The problem
Only the lines below from the one containing "Versandkosten" to the one containing "никак не обойтись." should be repeated, both included and unchanged.
************
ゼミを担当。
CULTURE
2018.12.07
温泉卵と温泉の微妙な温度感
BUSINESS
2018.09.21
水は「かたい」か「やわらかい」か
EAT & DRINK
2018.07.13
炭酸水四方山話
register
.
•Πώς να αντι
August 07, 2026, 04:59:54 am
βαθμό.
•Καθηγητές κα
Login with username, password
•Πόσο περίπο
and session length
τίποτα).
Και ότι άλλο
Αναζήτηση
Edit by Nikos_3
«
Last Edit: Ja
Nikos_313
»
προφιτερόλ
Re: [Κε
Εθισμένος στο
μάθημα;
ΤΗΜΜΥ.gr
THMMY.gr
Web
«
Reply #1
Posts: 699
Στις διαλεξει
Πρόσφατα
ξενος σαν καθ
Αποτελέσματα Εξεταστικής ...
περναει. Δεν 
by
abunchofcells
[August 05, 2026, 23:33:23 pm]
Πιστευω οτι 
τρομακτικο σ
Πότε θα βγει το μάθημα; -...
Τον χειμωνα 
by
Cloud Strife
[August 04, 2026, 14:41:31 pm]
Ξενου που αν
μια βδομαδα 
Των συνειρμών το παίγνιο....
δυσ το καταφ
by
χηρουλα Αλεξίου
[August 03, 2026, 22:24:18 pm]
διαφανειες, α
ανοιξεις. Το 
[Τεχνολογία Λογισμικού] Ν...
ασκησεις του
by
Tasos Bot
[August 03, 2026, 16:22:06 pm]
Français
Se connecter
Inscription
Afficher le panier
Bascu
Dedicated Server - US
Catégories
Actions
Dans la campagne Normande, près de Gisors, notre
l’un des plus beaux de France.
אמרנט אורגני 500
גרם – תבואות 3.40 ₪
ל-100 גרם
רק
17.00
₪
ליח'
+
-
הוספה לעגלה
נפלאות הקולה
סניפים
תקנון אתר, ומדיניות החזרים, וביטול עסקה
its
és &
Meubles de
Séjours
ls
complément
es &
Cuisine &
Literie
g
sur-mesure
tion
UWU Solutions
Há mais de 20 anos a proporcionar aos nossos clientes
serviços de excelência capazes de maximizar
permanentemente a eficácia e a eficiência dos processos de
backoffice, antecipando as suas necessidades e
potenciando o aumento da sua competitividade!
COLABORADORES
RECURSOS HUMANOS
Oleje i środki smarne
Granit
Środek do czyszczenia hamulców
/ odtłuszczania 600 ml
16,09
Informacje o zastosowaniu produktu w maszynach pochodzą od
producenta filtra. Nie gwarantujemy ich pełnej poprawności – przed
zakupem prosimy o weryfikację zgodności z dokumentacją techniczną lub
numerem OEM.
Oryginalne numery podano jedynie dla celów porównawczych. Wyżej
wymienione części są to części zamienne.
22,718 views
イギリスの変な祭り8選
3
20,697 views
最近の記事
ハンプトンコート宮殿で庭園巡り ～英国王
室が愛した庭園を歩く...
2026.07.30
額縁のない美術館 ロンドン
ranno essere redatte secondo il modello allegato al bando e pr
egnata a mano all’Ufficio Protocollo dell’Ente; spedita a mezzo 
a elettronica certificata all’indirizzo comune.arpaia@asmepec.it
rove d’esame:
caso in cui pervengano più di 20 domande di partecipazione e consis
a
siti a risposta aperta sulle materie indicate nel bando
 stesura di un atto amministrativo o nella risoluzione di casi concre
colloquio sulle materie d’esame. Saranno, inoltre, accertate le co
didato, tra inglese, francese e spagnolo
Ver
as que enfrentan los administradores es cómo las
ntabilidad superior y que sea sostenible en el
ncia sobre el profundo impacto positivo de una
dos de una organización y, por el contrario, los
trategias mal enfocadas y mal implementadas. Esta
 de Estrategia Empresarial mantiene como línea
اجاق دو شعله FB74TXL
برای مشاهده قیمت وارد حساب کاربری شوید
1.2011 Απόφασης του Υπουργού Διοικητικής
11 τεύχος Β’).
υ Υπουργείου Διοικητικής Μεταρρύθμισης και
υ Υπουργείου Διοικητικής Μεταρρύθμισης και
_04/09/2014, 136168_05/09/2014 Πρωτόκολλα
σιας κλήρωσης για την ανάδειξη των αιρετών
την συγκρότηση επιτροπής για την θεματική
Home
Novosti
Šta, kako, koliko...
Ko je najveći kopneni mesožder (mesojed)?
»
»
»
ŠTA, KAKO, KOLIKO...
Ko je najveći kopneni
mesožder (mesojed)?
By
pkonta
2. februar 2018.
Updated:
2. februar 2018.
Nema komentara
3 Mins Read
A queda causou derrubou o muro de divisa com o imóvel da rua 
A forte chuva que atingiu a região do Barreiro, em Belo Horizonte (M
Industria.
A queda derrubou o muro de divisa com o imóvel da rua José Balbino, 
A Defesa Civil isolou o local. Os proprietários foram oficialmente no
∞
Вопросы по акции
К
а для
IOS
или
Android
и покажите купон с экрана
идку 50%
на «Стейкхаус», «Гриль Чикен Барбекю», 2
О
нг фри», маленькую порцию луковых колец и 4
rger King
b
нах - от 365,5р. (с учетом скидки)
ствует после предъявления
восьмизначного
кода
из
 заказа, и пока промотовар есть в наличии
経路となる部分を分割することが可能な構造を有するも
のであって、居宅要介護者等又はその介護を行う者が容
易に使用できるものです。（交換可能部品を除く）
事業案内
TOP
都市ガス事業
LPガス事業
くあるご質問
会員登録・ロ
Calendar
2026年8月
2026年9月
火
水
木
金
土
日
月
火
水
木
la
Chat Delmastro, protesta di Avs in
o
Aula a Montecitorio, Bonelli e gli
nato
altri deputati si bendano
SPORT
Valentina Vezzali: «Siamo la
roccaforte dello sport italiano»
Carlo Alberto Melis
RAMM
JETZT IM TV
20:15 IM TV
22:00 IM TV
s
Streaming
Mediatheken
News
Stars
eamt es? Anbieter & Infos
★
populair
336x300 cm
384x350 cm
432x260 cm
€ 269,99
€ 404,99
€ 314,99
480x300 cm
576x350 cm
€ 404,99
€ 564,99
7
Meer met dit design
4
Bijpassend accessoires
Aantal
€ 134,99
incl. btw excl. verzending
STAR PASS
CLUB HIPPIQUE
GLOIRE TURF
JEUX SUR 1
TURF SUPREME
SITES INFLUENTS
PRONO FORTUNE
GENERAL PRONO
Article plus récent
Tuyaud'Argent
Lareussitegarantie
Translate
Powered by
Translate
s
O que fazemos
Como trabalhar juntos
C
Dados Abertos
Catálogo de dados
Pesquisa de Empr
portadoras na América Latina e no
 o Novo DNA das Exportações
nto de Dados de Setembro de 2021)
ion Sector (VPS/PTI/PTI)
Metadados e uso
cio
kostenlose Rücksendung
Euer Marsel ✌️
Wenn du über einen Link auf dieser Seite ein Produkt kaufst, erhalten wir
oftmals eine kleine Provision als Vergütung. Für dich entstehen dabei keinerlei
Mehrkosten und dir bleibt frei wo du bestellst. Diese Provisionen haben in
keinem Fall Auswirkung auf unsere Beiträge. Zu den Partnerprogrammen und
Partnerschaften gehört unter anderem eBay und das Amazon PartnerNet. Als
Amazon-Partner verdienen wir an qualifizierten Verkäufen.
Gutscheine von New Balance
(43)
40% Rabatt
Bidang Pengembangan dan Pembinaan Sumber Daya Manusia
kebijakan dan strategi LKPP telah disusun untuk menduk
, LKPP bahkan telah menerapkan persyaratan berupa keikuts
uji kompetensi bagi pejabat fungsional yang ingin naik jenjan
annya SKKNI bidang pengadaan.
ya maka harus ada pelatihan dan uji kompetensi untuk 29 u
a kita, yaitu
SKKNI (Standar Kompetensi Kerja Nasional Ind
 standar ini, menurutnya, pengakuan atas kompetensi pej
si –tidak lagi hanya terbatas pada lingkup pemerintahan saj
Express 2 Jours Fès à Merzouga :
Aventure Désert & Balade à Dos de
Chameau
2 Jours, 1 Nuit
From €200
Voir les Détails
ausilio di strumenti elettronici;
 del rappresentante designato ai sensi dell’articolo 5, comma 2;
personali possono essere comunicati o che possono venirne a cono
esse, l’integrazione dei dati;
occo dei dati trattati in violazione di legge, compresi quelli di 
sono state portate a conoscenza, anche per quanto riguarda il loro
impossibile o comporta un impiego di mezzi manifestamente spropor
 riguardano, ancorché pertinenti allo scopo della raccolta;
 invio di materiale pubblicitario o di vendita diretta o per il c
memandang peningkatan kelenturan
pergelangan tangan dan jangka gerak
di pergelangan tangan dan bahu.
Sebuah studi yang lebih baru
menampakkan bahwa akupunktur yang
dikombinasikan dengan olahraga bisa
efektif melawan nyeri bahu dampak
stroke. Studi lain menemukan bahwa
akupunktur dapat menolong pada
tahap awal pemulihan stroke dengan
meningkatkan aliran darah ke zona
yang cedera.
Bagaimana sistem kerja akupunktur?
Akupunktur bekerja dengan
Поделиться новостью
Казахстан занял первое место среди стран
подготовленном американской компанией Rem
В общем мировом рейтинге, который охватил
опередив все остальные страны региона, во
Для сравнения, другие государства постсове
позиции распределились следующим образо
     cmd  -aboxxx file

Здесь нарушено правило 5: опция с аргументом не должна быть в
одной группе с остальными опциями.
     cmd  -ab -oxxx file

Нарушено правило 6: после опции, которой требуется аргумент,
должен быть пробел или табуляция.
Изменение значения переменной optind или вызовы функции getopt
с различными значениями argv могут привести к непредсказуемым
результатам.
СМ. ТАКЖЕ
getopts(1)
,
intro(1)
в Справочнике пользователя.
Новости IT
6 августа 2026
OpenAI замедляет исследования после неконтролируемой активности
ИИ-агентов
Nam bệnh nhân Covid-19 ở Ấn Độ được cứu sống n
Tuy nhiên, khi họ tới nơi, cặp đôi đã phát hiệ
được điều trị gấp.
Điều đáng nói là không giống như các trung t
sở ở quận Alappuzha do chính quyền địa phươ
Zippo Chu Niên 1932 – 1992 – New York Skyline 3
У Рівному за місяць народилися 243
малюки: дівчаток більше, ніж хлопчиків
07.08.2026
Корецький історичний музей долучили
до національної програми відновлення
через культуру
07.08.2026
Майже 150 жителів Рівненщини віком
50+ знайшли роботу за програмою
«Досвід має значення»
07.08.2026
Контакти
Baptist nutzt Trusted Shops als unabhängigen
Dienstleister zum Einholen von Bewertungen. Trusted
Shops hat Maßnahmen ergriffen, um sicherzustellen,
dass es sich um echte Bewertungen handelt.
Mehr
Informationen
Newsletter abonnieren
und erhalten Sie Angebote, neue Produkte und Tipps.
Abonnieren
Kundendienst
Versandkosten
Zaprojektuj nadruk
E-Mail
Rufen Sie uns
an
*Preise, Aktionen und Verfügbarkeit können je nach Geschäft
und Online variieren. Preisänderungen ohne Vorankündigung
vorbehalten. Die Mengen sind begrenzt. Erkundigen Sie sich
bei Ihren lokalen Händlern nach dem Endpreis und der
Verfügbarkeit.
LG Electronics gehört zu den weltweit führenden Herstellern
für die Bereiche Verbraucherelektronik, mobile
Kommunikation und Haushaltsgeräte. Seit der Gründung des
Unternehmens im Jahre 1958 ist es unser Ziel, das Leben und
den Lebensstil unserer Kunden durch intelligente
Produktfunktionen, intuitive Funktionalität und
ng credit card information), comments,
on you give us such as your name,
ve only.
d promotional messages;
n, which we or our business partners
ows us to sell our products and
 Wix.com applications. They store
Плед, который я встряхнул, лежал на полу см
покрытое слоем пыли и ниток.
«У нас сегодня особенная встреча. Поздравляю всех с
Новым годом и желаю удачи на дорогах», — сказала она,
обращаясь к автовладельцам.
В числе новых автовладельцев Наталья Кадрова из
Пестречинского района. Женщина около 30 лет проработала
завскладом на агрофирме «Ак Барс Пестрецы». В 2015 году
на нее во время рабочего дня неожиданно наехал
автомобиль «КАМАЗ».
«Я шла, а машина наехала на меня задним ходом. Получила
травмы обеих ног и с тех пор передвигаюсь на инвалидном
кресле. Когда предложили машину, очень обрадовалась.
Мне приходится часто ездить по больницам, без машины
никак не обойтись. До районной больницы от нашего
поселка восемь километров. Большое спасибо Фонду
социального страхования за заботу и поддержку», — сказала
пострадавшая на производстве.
************
Answer area
Versandkosten
Zaprojektuj nadruk
E-Mail
Rufen Sie uns
an
*Preise, Aktionen und Verfügbarkeit können je nach Geschäft
und Online variieren. Preisänderungen ohne Vorankündigung
vorbehalten. Die Mengen sind begrenzt. Erkundigen Sie sich
bei Ihren lokalen Händlern nach dem Endpreis und der
Verfügbarkeit.
LG Electronics gehört zu den weltweit führenden Herstellern
für die Bereiche Verbraucherelektronik, mobile
Kommunikation und Haushaltsgeräte. Seit der Gründung des
Unternehmens im Jahre 1958 ist es unser Ziel, das Leben und
den Lebensstil unserer Kunden durch intelligente
Produktfunktionen, intuitive Funktionalität und
ng credit card information), comments,
on you give us such as your name,
ve only.
d promotional messages;
n, which we or our business partners
ows us to sell our products and
 Wix.com applications. They store
Плед, который я встряхнул, лежал на полу см
покрытое слоем пыли и ниток.
«У нас сегодня особенная встреча. Поздравляю всех с
Новым годом и желаю удачи на дорогах», — сказала она,
обращаясь к автовладельцам.
В числе новых автовладельцев Наталья Кадрова из
Пестречинского района. Женщина около 30 лет проработала
завскладом на агрофирме «Ак Барс Пестрецы». В 2015 году
на нее во время рабочего дня неожиданно наехал
автомобиль «КАМАЗ».
«Я шла, а машина наехала на меня задним ходом. Получила
травмы обеих ног и с тех пор передвигаюсь на инвалидном
кресле. Когда предложили машину, очень обрадовалась.
Мне приходится часто ездить по больницам, без машины
никак не обойтись. До районной больницы от нашего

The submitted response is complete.